[Document layout detection data]
----

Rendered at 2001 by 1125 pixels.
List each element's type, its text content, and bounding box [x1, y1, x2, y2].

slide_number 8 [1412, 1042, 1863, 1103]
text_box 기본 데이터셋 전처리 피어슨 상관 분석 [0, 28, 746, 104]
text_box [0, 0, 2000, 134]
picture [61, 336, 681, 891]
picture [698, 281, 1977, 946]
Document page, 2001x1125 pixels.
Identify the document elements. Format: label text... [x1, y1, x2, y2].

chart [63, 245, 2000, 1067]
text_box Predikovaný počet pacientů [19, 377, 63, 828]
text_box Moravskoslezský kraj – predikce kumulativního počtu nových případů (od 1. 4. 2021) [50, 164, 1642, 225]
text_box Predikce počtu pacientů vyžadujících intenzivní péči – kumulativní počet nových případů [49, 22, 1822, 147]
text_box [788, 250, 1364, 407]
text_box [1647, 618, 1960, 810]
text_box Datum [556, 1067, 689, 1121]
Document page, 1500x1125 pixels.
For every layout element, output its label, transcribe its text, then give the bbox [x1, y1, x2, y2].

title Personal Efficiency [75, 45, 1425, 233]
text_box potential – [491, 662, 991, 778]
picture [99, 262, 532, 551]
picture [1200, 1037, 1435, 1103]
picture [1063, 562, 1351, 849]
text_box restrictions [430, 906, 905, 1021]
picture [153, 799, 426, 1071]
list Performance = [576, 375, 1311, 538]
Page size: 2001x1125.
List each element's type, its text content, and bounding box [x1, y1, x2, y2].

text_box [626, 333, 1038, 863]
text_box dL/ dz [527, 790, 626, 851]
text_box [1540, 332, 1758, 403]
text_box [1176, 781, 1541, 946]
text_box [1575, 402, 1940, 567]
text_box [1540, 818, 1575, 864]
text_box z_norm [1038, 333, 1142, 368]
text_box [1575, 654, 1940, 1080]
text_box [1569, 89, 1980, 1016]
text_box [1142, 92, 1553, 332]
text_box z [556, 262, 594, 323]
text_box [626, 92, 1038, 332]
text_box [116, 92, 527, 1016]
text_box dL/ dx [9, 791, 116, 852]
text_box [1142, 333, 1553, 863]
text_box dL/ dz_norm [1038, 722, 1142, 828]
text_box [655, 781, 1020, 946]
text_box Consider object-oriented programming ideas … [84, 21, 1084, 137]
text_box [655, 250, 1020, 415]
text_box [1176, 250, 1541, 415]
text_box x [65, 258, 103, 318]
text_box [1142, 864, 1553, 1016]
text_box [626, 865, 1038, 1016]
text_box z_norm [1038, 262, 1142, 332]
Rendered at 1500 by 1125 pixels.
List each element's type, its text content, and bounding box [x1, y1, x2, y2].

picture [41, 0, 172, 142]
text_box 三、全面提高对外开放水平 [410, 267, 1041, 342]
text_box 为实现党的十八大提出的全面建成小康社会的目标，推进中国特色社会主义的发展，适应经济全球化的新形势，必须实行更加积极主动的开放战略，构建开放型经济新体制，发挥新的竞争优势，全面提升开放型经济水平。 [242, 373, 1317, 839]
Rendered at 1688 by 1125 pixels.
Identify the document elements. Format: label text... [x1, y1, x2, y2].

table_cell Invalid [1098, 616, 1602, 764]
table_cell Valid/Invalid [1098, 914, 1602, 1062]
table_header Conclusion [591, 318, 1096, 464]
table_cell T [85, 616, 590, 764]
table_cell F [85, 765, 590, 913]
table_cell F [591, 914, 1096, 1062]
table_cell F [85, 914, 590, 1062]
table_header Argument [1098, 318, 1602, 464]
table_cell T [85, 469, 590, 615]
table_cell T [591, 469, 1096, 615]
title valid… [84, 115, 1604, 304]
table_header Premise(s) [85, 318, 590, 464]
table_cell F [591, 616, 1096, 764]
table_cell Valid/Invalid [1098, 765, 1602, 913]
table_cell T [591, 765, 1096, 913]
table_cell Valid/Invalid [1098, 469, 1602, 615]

----

◆ Exercise:
Gather each line in these records that contains the string "pixels".

◆ Task answer:
Rendered at 2001 by 1125 pixels.
Document page, 2001x1125 pixels.
Document page, 1500x1125 pixels.
Rendered at 1500 by 1125 pixels.
Rendered at 1688 by 1125 pixels.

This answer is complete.